[Stored items]
===
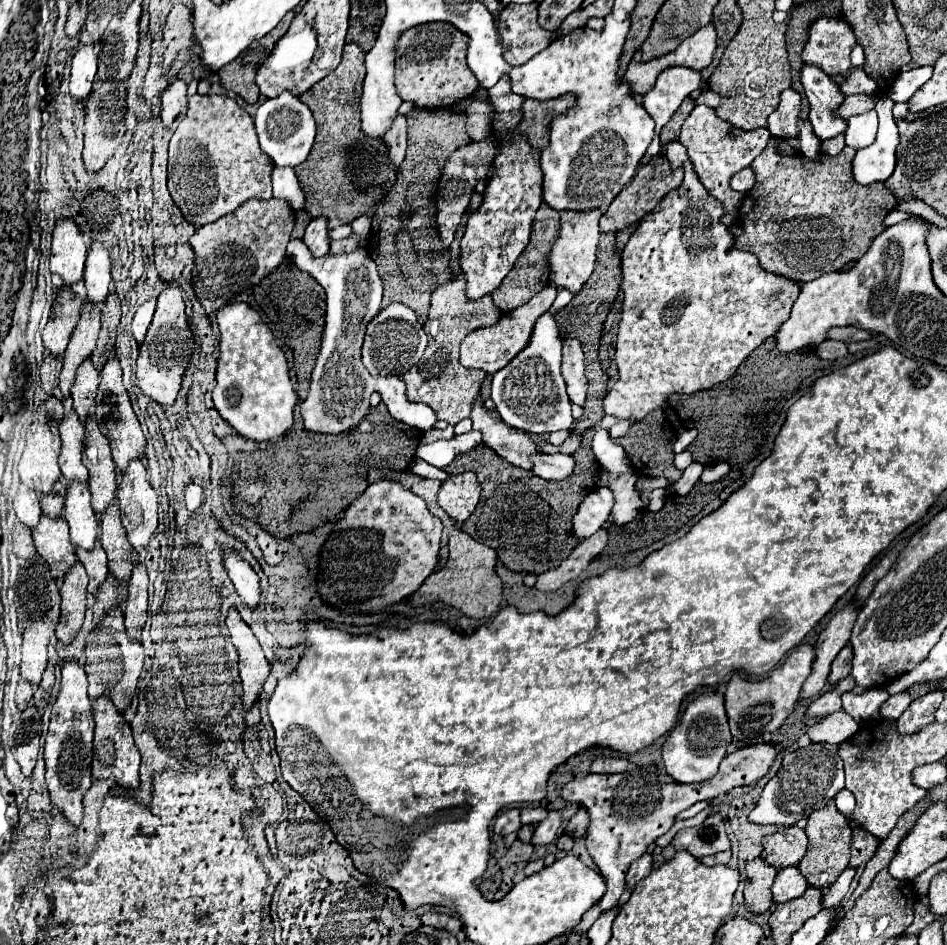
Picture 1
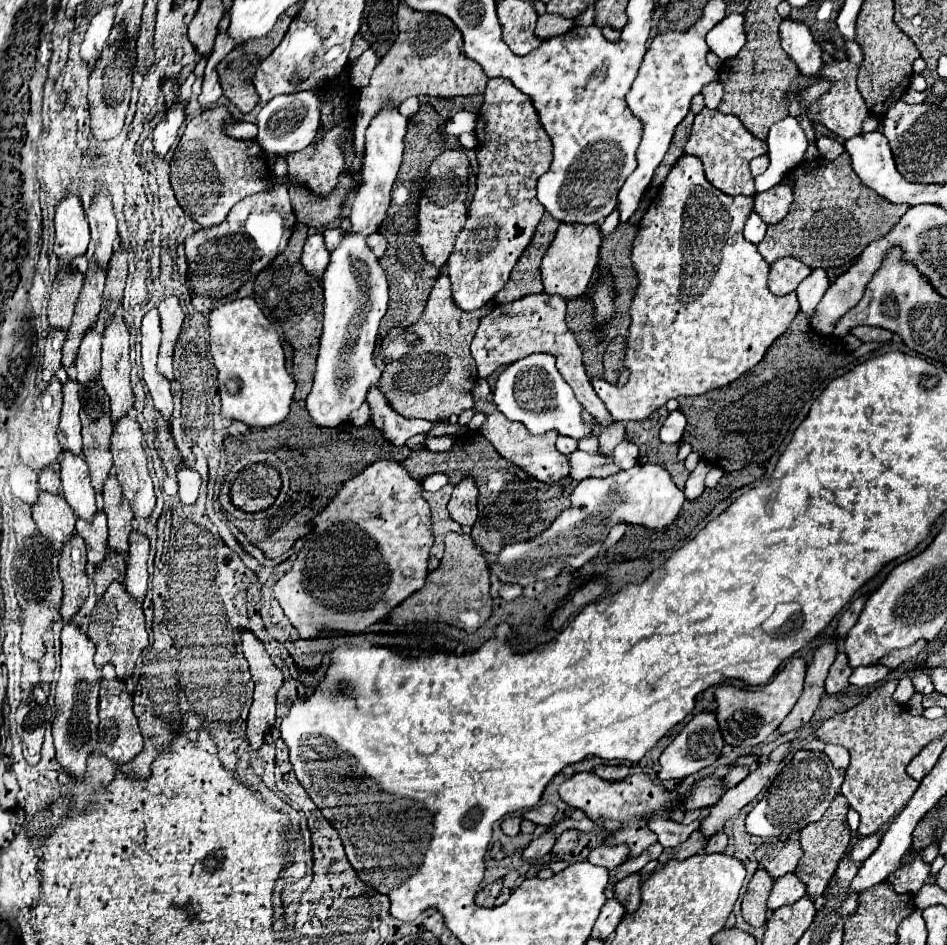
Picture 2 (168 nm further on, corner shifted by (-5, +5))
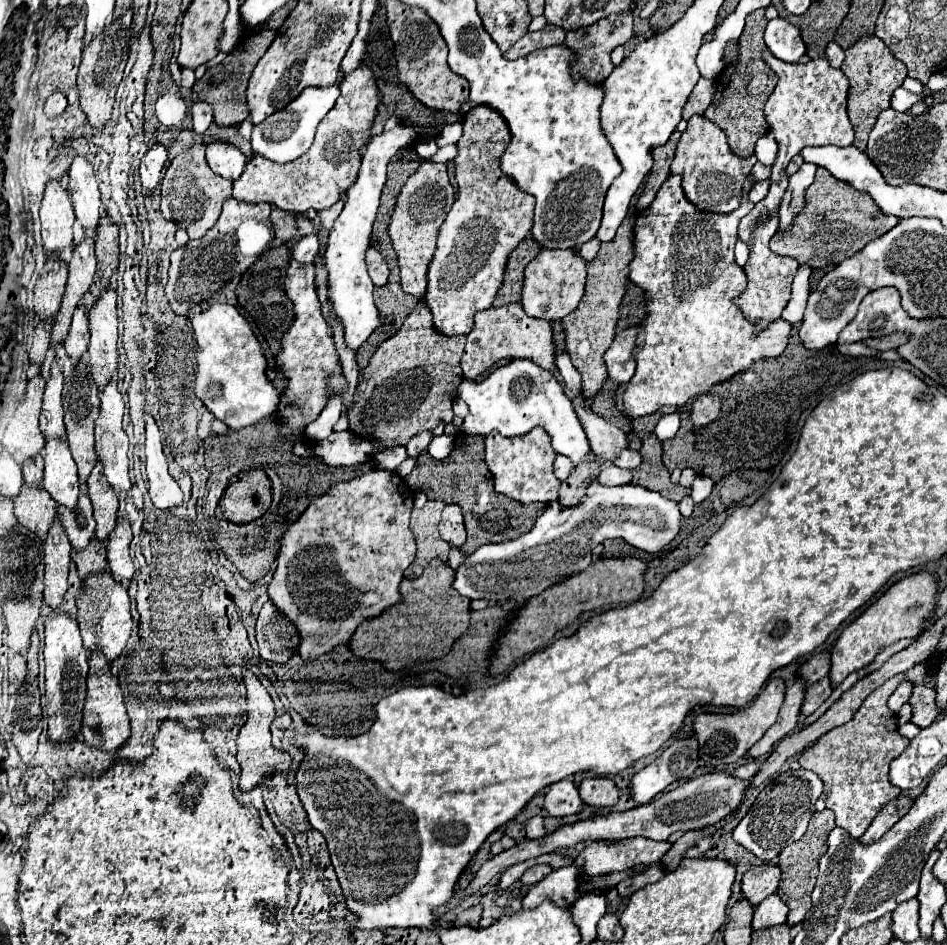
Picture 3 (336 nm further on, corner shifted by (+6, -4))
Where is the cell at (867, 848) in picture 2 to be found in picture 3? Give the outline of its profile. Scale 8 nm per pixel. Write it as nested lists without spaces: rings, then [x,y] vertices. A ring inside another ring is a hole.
[[[895,798],[895,800],[891,800],[877,816],[875,816],[875,820],[871,822],[871,826],[867,828],[867,832],[863,834],[863,838],[859,838],[859,842],[863,844],[863,846],[869,846],[869,844],[873,844],[873,842],[877,842],[895,822],[899,822],[907,812],[909,812],[909,808],[913,806],[913,800],[911,798]]]

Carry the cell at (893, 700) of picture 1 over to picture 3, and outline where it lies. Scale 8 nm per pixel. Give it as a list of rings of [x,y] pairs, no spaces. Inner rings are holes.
[[[903,682],[901,686],[897,686],[897,690],[889,696],[889,708],[893,712],[899,712],[899,708],[911,698],[911,684]]]

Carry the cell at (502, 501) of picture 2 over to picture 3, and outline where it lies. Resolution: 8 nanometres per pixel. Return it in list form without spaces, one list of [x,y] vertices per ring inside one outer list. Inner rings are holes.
[[[457,434],[455,436],[455,444],[453,444],[453,452],[445,458],[445,460],[433,460],[427,452],[423,452],[419,458],[417,458],[417,464],[411,472],[411,478],[407,476],[405,478],[407,486],[413,490],[413,492],[425,492],[429,500],[443,500],[443,502],[455,502],[461,506],[461,512],[465,516],[465,528],[467,528],[467,542],[461,546],[461,552],[465,556],[473,554],[479,546],[485,546],[485,544],[495,544],[495,542],[505,542],[505,540],[513,540],[513,538],[519,538],[523,536],[525,532],[529,532],[537,520],[537,516],[541,516],[541,512],[545,512],[547,504],[521,504],[513,498],[507,498],[507,496],[501,496],[499,492],[495,492],[493,488],[493,478],[491,478],[491,472],[483,460],[483,438],[481,436],[469,436],[469,434]]]

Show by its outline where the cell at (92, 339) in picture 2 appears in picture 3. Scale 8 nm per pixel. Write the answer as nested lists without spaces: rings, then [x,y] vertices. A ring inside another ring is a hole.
[[[83,304],[77,306],[75,314],[73,314],[73,322],[71,322],[71,330],[65,338],[65,352],[67,356],[73,360],[73,366],[83,358],[83,354],[87,352],[87,344],[89,344],[89,322],[85,316],[85,308]]]

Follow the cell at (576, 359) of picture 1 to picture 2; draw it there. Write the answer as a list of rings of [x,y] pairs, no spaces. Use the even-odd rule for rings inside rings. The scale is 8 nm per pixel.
[[[526,295],[524,301],[516,299],[512,303],[496,305],[482,321],[474,335],[474,341],[470,345],[472,357],[478,367],[480,377],[488,377],[502,365],[510,365],[522,357],[528,357],[532,353],[550,353],[556,357],[556,365],[560,375],[568,381],[572,387],[576,399],[580,405],[596,419],[600,425],[612,425],[612,417],[608,415],[608,409],[600,401],[600,397],[592,391],[590,379],[586,375],[584,363],[582,363],[582,351],[572,335],[572,331],[566,327],[566,301],[558,295]]]

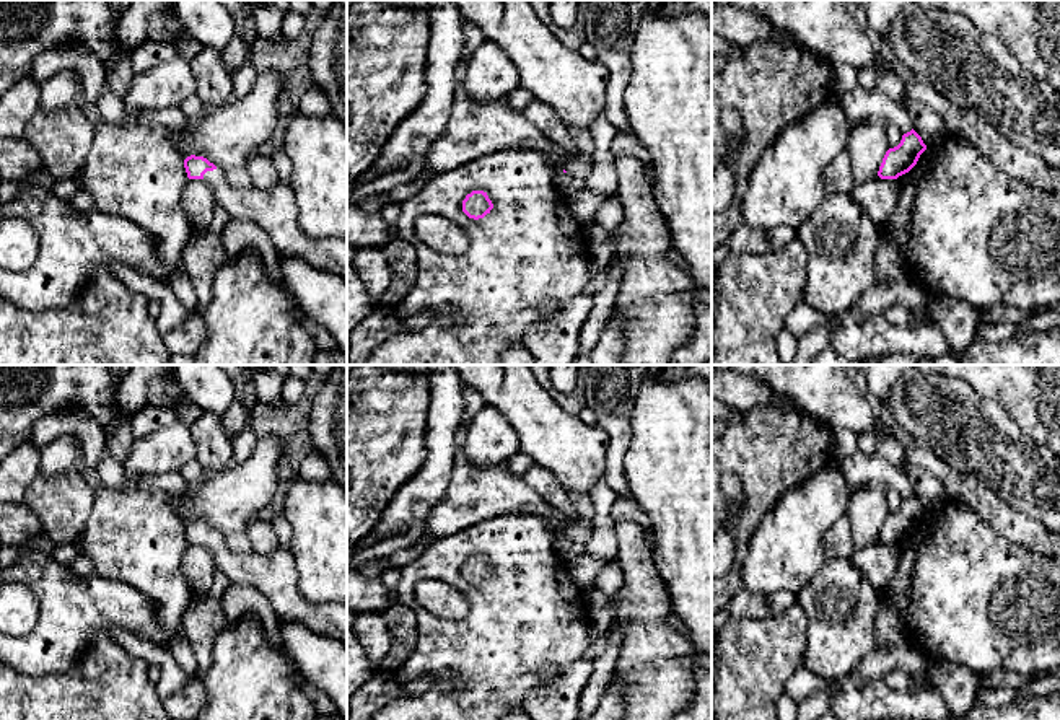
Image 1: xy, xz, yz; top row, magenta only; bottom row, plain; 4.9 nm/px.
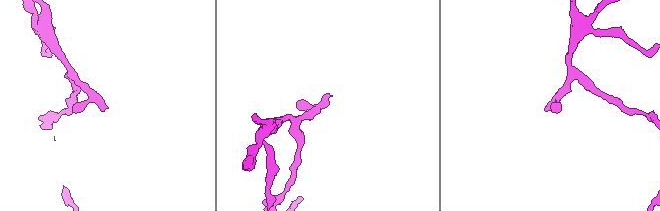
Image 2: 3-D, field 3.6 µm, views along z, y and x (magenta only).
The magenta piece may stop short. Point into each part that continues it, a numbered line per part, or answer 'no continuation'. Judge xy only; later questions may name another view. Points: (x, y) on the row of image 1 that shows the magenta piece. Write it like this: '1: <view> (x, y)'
1: xy (274, 210)

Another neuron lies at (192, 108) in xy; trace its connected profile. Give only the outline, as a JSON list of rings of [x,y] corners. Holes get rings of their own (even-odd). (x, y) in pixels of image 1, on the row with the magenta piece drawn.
[[[195,94],[186,98],[177,108],[189,122],[194,122],[204,112],[204,104]]]

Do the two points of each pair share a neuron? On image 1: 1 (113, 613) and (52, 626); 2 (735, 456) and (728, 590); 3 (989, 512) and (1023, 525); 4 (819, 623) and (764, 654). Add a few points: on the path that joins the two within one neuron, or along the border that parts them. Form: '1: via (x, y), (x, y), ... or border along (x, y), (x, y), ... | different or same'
1: via (98, 618), (70, 618), (67, 621) | same
2: via (753, 489), (753, 510), (743, 522), (740, 557) | same
3: via (997, 513), (1015, 525) | same
4: border along (797, 603), (805, 618), (803, 658) | different

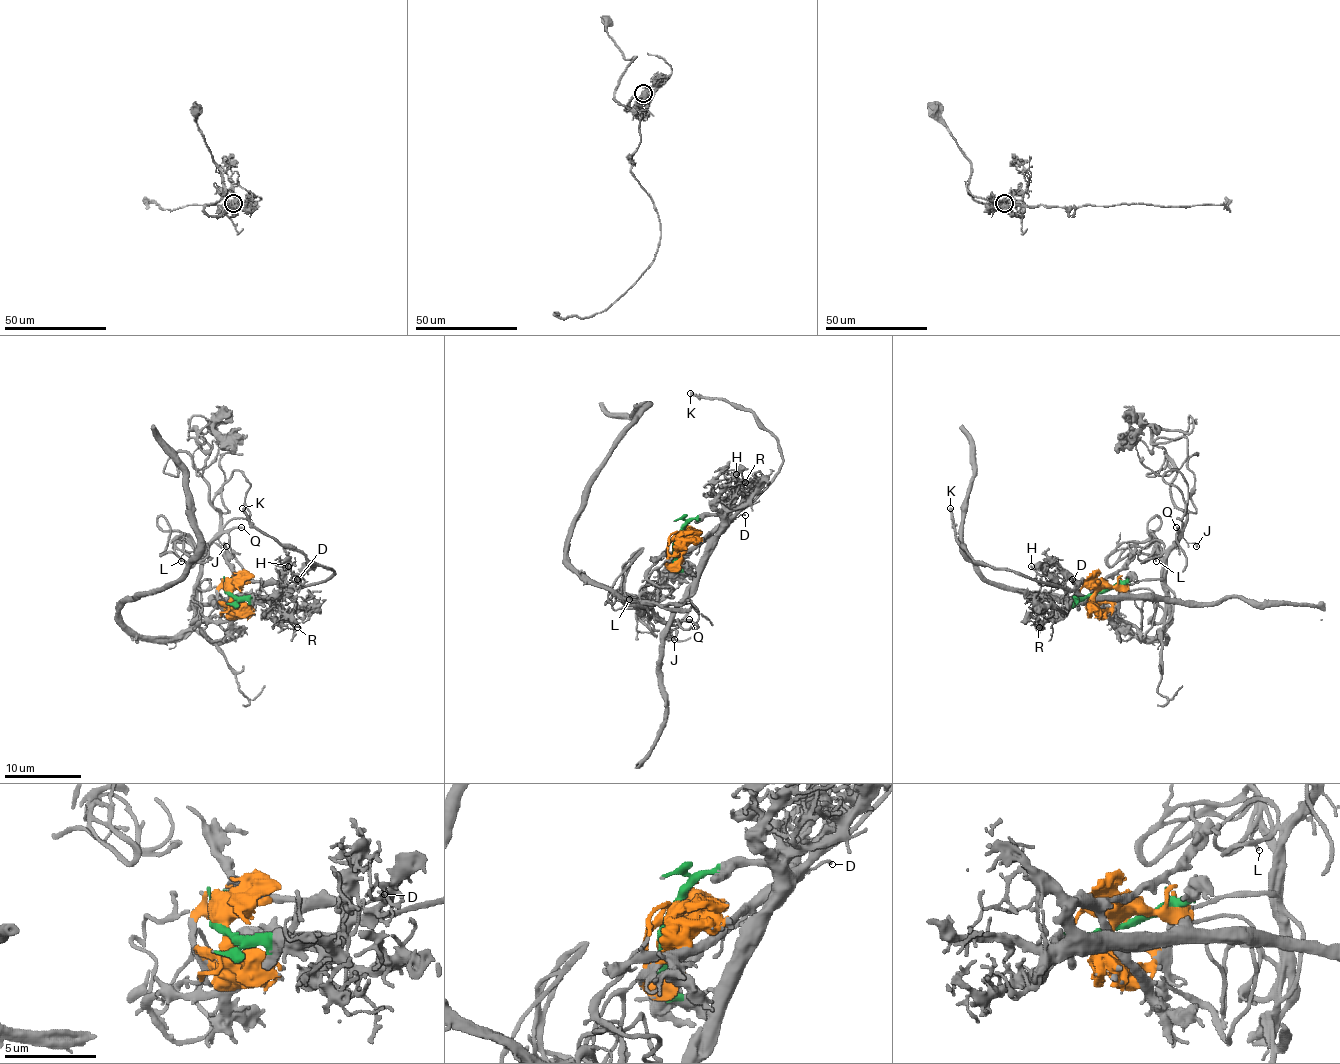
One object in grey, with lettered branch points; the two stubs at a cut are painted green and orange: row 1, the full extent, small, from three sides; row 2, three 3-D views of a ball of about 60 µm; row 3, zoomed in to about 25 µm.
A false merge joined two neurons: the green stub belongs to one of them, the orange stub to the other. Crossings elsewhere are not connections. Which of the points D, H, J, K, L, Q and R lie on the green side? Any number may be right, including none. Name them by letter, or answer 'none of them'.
D, H, K, R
===
» **Goal of the exercise**: Here the job is to print all the data exactly, skipping any image.

» **Completed task**:
Picture 1
Picture 2 (168 nm further on, corner shifted by (-5, +5))
Picture 3 (336 nm further on, corner shifted by (+6, -4))
Where is the cell at (867, 848) in picture 2 to be found in picture 3? Give the outline of its profile. Scale 8 nm per pixel. Write it as nested lists without spaces: rings, then [x,y] vertices. A ring inside another ring is a hole.
[[[895,798],[895,800],[891,800],[877,816],[875,816],[875,820],[871,822],[871,826],[867,828],[867,832],[863,834],[863,838],[859,838],[859,842],[863,844],[863,846],[869,846],[869,844],[873,844],[873,842],[877,842],[895,822],[899,822],[907,812],[909,812],[909,808],[913,806],[913,800],[911,798]]]

Carry the cell at (893, 700) of picture 1 over to picture 3, and outline where it lies. Scale 8 nm per pixel. Give it as a list of rings of [x,y] pairs, no spaces. Inner rings are holes.
[[[903,682],[901,686],[897,686],[897,690],[889,696],[889,708],[893,712],[899,712],[899,708],[911,698],[911,684]]]

Carry the cell at (502, 501) of picture 2 over to picture 3, and outline where it lies. Resolution: 8 nanometres per pixel. Return it in list form without spaces, one list of [x,y] vertices per ring inside one outer list. Inner rings are holes.
[[[457,434],[455,436],[455,444],[453,444],[453,452],[445,458],[445,460],[433,460],[427,452],[423,452],[419,458],[417,458],[417,464],[411,472],[411,478],[407,476],[405,478],[407,486],[413,490],[413,492],[425,492],[429,500],[443,500],[443,502],[455,502],[461,506],[461,512],[465,516],[465,528],[467,528],[467,542],[461,546],[461,552],[465,556],[473,554],[479,546],[485,546],[485,544],[495,544],[495,542],[505,542],[505,540],[513,540],[513,538],[519,538],[523,536],[525,532],[529,532],[537,520],[537,516],[541,516],[541,512],[545,512],[547,504],[521,504],[513,498],[507,498],[507,496],[501,496],[499,492],[495,492],[493,488],[493,478],[491,478],[491,472],[483,460],[483,438],[481,436],[469,436],[469,434]]]

Show by its outline where the cell at (92, 339) in picture 2 appears in picture 3. Scale 8 nm per pixel. Write the answer as nested lists without spaces: rings, then [x,y] vertices. A ring inside another ring is a hole.
[[[83,304],[77,306],[75,314],[73,314],[73,322],[71,322],[71,330],[65,338],[65,352],[67,356],[73,360],[73,366],[83,358],[83,354],[87,352],[87,344],[89,344],[89,322],[85,316],[85,308]]]

Follow the cell at (576, 359) of picture 1 to picture 2; draw it there. Write the answer as a list of rings of [x,y] pairs, no spaces. Use the even-odd rule for rings inside rings. The scale is 8 nm per pixel.
[[[526,295],[524,301],[516,299],[512,303],[496,305],[482,321],[474,335],[474,341],[470,345],[472,357],[478,367],[480,377],[488,377],[502,365],[510,365],[522,357],[528,357],[532,353],[550,353],[556,357],[556,365],[560,375],[568,381],[572,387],[576,399],[580,405],[596,419],[600,425],[612,425],[612,417],[608,415],[608,409],[600,401],[600,397],[592,391],[590,379],[586,375],[584,363],[582,363],[582,351],[572,335],[572,331],[566,327],[566,301],[558,295]]]

Image 1: xy, xz, yz; top row, magenta only; bottom row, plain; 4.9 nm/px.
Image 2: 3-D, field 3.6 µm, views along z, y and x (magenta only).
The magenta piece may stop short. Point into each part that continues it, a numbered line per part, or answer 'no continuation'. Judge xy only; later questions may name another view. Points: (x, y) on the row of image 1 that shows the magenta piece. Write it like this: '1: <view> (x, y)'
1: xy (274, 210)

Another neuron lies at (192, 108) in xy; trace its connected profile. Give only the outline, as a JSON list of rings of [x,y] corners. Holes get rings of their own (even-odd). (x, y) in pixels of image 1, on the row with the magenta piece drawn.
[[[195,94],[186,98],[177,108],[189,122],[194,122],[204,112],[204,104]]]

Do the two points of each pair share a neuron? On image 1: 1 (113, 613) and (52, 626); 2 (735, 456) and (728, 590); 3 (989, 512) and (1023, 525); 4 (819, 623) and (764, 654). Add a few points: on the path that joins the two within one neuron, or along the border that parts them. Form: '1: via (x, y), (x, y), ... or border along (x, y), (x, y), ... | different or same'
1: via (98, 618), (70, 618), (67, 621) | same
2: via (753, 489), (753, 510), (743, 522), (740, 557) | same
3: via (997, 513), (1015, 525) | same
4: border along (797, 603), (805, 618), (803, 658) | different

One object in grey, with lettered branch points; the two stubs at a cut are painted green and orange: row 1, the full extent, small, from three sides; row 2, three 3-D views of a ball of about 60 µm; row 3, zoomed in to about 25 µm.
A false merge joined two neurons: the green stub belongs to one of them, the orange stub to the other. Crossings elsewhere are not connections. Which of the points D, H, J, K, L, Q and R lie on the green side? Any number may be right, including none. Name them by letter, or answer 'none of them'.
D, H, K, R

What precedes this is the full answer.